§ Условие задачи
Как передать суть выбранного фрагмента в трех предложениях?

---- Выбранный фрагмент

Полагая предметом человеческой деятельности природно-социальное единство, организм, мы устанавливаем субъектно-объектные связи внутри послед-него как единой целостности. Зависимость от «материи», чувственности, равно как и зависимость от «духа», сознания, в этом случае лишаются обособленных и отличных от человека качеств. Если отбросить всю мистику и фантастику, связанную с употреблением этих понятий, то окажется, что они обозначают лишь разные отношения человека к самому себе и окружающему миру. Различие между ними — это различие связей внутри одной и той же субстанции. Коль скоро человеческий индивид сохраняет или стремится сохранить свою целостность, то есть субъектность, деятельную свободу относительно самого себя, свое Я, то эти связи — либо прямые, либо косвенные связи его с самим собой как цельным природно-социальным миром. В первом случае он сознательно («духовно», «идеально») полагает свою целостность как свою практически достигаемую цель. Это происходит тогда, когда, например, поэт, ученый или художник переводит некие смыслы из мира «сакрального», т. е. только мыслимого, в мир посюсторонний, чувственный, практический, тем самым обогащая его, преобразуя его «профанность», и при этом для него самого эта деятельность совпадает с потребностью в ней, что и утверждает целостность человеческого мира. А в другом случае субъектность индивида имеет превращенные формы, и в них он бессознательно использует себя, свое сознание как будто вещественное («материальное», пассивное) средство, ставит себя вровень с вещественным средством и тем самым раскалывает свою природу, природу своего сознания, своих потребностей, личностных свойств и отношений. Можно сказать, он в этом случае отчуждает самого себя от своего целого и раскалывает свой мир в своем представлении на «профанный» и «сакральный». Ничего другого рационально использованные применительно к человеку и его деятельности понятия «духовное» и «материальное» не обозначают, кроме как разные по своему характеру связи внутри человеческого мира. Таким образом, противопоставление «материального» и «духовного» коренится в истории и описывает статику человеческого существования в условиях разделения труда.

--------
---- Исходные данные

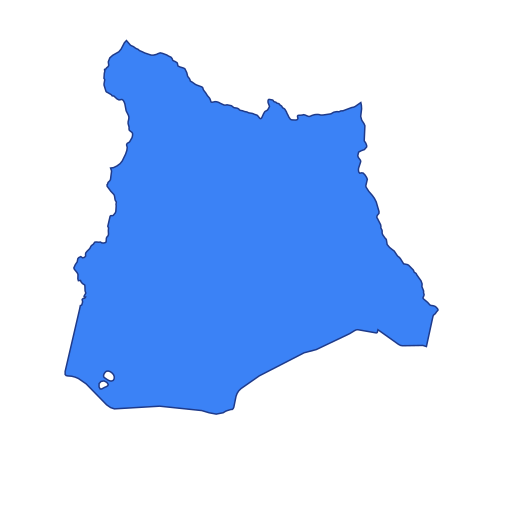 SVG path tracing the border of Niassa, rotated 283°
{"feature_id": "MOZ-1199", "entity_name": "Niassa", "entity_type": "Province", "adm_level": 1, "iso_a3": "MOZ", "parent_name": "Mozambique", "parent_adm1": "", "projection": "albers", "projection_center": [37.064, -13.372], "detail": "fine", "context": "isolated", "style": "filled", "palette": "blue", "viewbox_px": 512, "rotation_deg": 283, "n_neighbors": 0, "source": "natural_earth", "source_scale": "10m", "svg_char_len": 6022}
<svg xmlns="http://www.w3.org/2000/svg" viewBox="0 0 512 512"><g transform="rotate(283 256 256)"><path d="M403.8,66.5L404.4,67.6L405.6,68.0L407.3,69.3L408.3,69.6L409.3,69.4L411.3,68.6L412.1,68.4L416.2,69.0L419.3,71.2L424.1,76.4L427.2,78.0L434.2,79.8L436.8,81.3L433.4,85.9L433.0,86.7L432.4,89.6L431.3,92.1L430.8,94.7L430.1,95.9L429.9,96.5L429.4,99.3L428.8,101.9L428.2,108.2L428.2,109.0L428.7,111.0L429.2,112.0L430.2,113.9L431.0,114.8L432.4,117.0L432.4,119.4L431.8,123.9L431.2,125.6L430.6,128.4L430.4,128.8L429.3,130.0L428.2,130.7L427.9,131.0L427.7,131.4L427.3,133.5L426.6,135.6L425.8,136.2L423.7,137.1L423.4,138.0L423.1,139.3L422.9,142.4L422.7,143.7L422.4,144.6L419.2,147.2L418.1,147.8L416.0,148.8L415.4,149.3L414.4,150.6L413.2,151.8L411.7,152.7L411.0,154.9L409.7,158.0L409.3,159.5L408.6,165.0L408.3,165.8L407.9,166.3L406.3,167.2L405.4,168.1L403.7,170.2L401.3,172.6L399.7,174.8L399.1,175.5L397.7,176.5L396.1,177.4L395.9,177.9L395.9,178.6L396.7,180.4L397.2,181.3L397.4,182.7L397.4,184.2L397.1,185.8L396.8,186.7L395.9,191.0L396.1,192.2L396.8,193.8L396.9,197.9L396.8,198.5L395.8,200.6L395.6,201.1L395.6,201.6L395.8,204.2L395.6,205.3L395.3,206.2L394.7,206.9L394.5,207.5L394.4,208.4L394.5,210.1L394.2,212.4L394.3,214.8L393.9,216.4L393.9,217.3L394.1,220.2L394.0,221.2L393.7,222.6L393.5,224.9L393.4,225.5L392.9,226.3L391.0,228.7L390.9,229.2L390.9,229.7L391.4,230.2L392.0,230.5L396.4,231.4L398.3,232.0L399.1,232.5L399.9,233.5L400.5,234.1L400.9,234.4L402.3,234.9L404.3,235.4L404.7,235.5L405.0,235.4L408.1,233.3L409.0,233.0L410.0,232.8L411.0,232.9L411.4,233.2L411.6,233.9L411.7,236.4L411.7,237.1L411.5,237.6L410.6,238.5L410.4,238.9L410.3,240.8L409.6,242.0L409.6,243.5L409.4,244.4L408.5,245.5L408.0,246.9L407.8,247.3L406.8,248.2L406.3,248.9L405.9,250.4L405.4,251.2L403.2,253.3L402.1,254.0L400.5,255.4L398.7,256.8L397.1,258.6L396.8,259.3L396.7,260.3L397.4,264.1L397.7,264.8L398.0,265.3L398.8,265.8L399.3,265.9L399.8,265.8L401.0,265.1L401.9,265.0L402.4,265.3L402.7,265.9L403.3,268.1L403.8,269.5L404.4,270.5L404.4,272.2L403.8,275.5L404.0,276.7L404.3,277.3L405.6,279.0L406.8,281.1L407.2,282.1L407.7,283.8L407.9,284.8L408.0,285.7L407.9,286.8L408.0,287.9L408.5,289.7L411.2,296.6L411.6,297.3L412.8,298.5L413.7,299.6L414.8,302.1L415.0,303.0L415.1,304.1L415.4,304.7L416.5,306.1L417.0,308.0L422.1,315.7L422.5,316.5L422.8,317.4L424.0,319.0L429.1,323.6L426.5,324.8L423.1,325.8L415.6,326.6L412.2,328.4L409.2,331.5L407.4,332.8L392.8,335.5L392.0,336.0L391.4,336.9L390.1,338.0L388.5,339.0L387.2,339.3L384.1,337.7L382.3,334.9L380.3,332.6L376.5,332.6L375.0,333.6L372.7,336.3L371.5,336.8L364.7,336.2L363.0,336.4L361.1,337.1L360.0,338.4L360.8,340.2L360.9,341.8L359.4,344.1L357.4,346.1L355.8,347.2L349.0,347.2L347.7,347.9L344.3,351.4L341.2,355.7L338.8,358.4L335.7,361.0L326.9,365.9L325.2,366.2L323.0,365.1L322.0,364.9L320.9,365.0L320.4,365.3L320.1,365.7L314.5,370.4L312.8,371.1L311.8,371.2L311.0,371.7L309.6,372.9L308.7,373.3L306.9,373.7L306.0,374.1L304.9,375.0L302.4,377.8L301.9,378.7L301.3,379.3L296.7,381.2L294.4,384.2L293.1,386.9L291.9,389.6L288.1,393.6L287.4,394.7L287.2,395.4L286.1,397.1L281.6,401.6L281.7,405.3L281.4,406.7L277.9,412.2L277.3,412.8L276.0,413.6L275.6,414.3L275.2,415.5L274.8,416.1L273.7,417.0L268.9,422.4L266.2,424.1L265.2,424.3L263.7,424.5L263.1,424.8L259.6,427.2L258.0,427.5L256.1,428.5L255.1,428.5L253.1,428.1L252.4,428.3L252.1,428.6L251.8,429.0L249.4,433.7L247.6,436.2L247.4,436.6L247.2,437.5L247.4,439.6L247.3,441.3L247.1,442.1L246.6,443.1L245.5,444.7L244.8,445.3L244.2,445.5L243.7,445.3L242.1,444.4L240.2,443.7L238.4,442.3L237.1,442.0L206.1,442.4L206.4,438.7L201.5,418.9L201.4,416.9L202.0,414.6L211.6,391.4L209.8,391.4L208.7,391.3L208.1,390.5L207.1,371.8L206.6,370.3L205.6,369.0L201.4,364.7L178.4,335.8L172.5,324.6L140.0,286.2L123.4,271.2L120.7,269.5L117.8,268.5L114.8,268.1L103.7,268.4L102.3,268.1L101.4,267.6L101.1,267.3L101.0,266.7L100.6,265.7L98.8,262.6L97.8,261.2L95.9,259.3L93.0,252.8L92.7,245.5L93.2,237.9L88.0,195.9L75.2,152.4L75.6,148.4L77.4,143.9L93.2,119.3L96.7,110.5L97.3,107.0L97.4,103.4L96.8,99.5L96.8,97.9L97.6,96.7L100.6,96.0L164.5,96.1L168.2,96.0L168.4,96.5L168.9,97.1L169.8,97.3L172.3,97.4L174.4,96.4L174.8,96.5L175.6,97.1L176.0,97.7L176.3,98.4L176.7,98.8L177.7,99.2L177.8,97.6L178.7,97.6L180.1,98.1L181.6,98.5L183.6,97.3L188.4,96.0L189.3,95.5L189.9,93.6L190.6,92.4L191.6,91.2L192.7,90.5L192.0,88.5L193.6,87.6L198.0,86.7L199.5,85.5L202.2,82.0L203.4,81.2L207.0,81.9L210.0,83.1L213.3,83.0L214.5,83.6L216.0,85.4L215.2,87.4L216.0,89.1L217.6,90.0L219.3,89.5L220.6,89.4L222.4,90.2L225.6,92.2L226.4,92.5L228.4,93.0L229.2,93.4L231.1,95.0L231.9,95.2L233.3,95.9L233.8,97.5L234.0,99.5L234.6,101.3L234.1,102.7L234.3,104.5L235.1,106.1L236.1,106.8L239.7,106.2L240.8,106.4L242.2,107.2L243.1,107.4L244.3,107.3L247.5,106.4L250.3,106.0L251.3,105.1L251.7,104.9L261.9,104.9L262.6,105.4L263.2,107.5L263.7,107.9L266.4,109.2L267.9,109.4L273.4,108.5L274.7,108.0L277.0,107.8L277.7,107.4L278.1,106.8L279.0,106.1L282.2,104.8L283.2,104.3L284.0,103.6L286.4,100.0L290.4,95.3L291.9,94.8L292.7,95.2L294.4,95.3L296.6,96.7L297.9,97.0L306.0,96.2L306.8,95.9L309.0,94.5L310.0,97.2L312.4,100.2L315.4,102.8L318.5,104.3L325.9,106.0L329.8,106.4L332.9,106.1L335.1,104.9L335.9,104.9L336.9,105.3L338.5,107.0L339.2,107.3L343.5,108.6L345.5,108.6L347.2,108.3L347.8,108.0L348.5,107.4L349.5,105.2L350.2,104.1L351.2,103.7L353.1,103.3L356.2,101.6L358.1,101.2L360.9,101.2L362.8,100.9L364.4,100.0L368.3,96.8L374.7,94.0L376.5,92.8L377.6,91.8L378.3,90.6L378.2,89.5L377.6,88.4L377.3,87.2L377.8,85.2L379.9,81.5L379.7,79.8L380.6,78.8L381.9,74.7L382.2,73.4L382.8,72.7L388.3,69.5L389.7,69.2L393.3,69.0L394.1,68.8L394.9,67.9L399.9,67.1L402.6,67.1L402.9,66.7L403.3,66.5L403.8,66.5ZM104.4,145.4L106.4,145.1L108.2,144.0L109.5,142.3L110.5,140.1L110.7,137.9L110.0,136.1L108.6,135.1L106.6,134.4L104.8,134.4L103.6,135.2L102.0,139.1L101.5,141.2L101.5,143.0L102.7,144.9L104.4,145.4ZM93.2,132.5L91.4,134.0L91.7,135.5L94.0,138.1L95.1,139.7L96.3,140.8L97.6,140.9L99.3,139.1L100.1,136.0L98.9,133.2L96.4,131.8L93.2,132.5Z" fill="#3b82f6" stroke="#1e3a8a" stroke-width="1.5"/></g></svg>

--------

§ Ответ
Понятия «материальное» и «духовное», если отбросить связанную с ними мистику, обозначают лишь разные отношения человека к самому себе и окружающему миру, то есть различные связи внутри единого природно-социального целого. Когда индивид сознательно полагает свою целостность как практически достигаемую цель, он утверждает целостность человеческого мира. Когда же он бессознательно использует себя как вещественное средство, он раскалывает свою природу и отчуждается от своего целого, а само противопоставление «материального» и «духовного» коренится в истории и описывает статику человеческого существования в условиях разделения труда.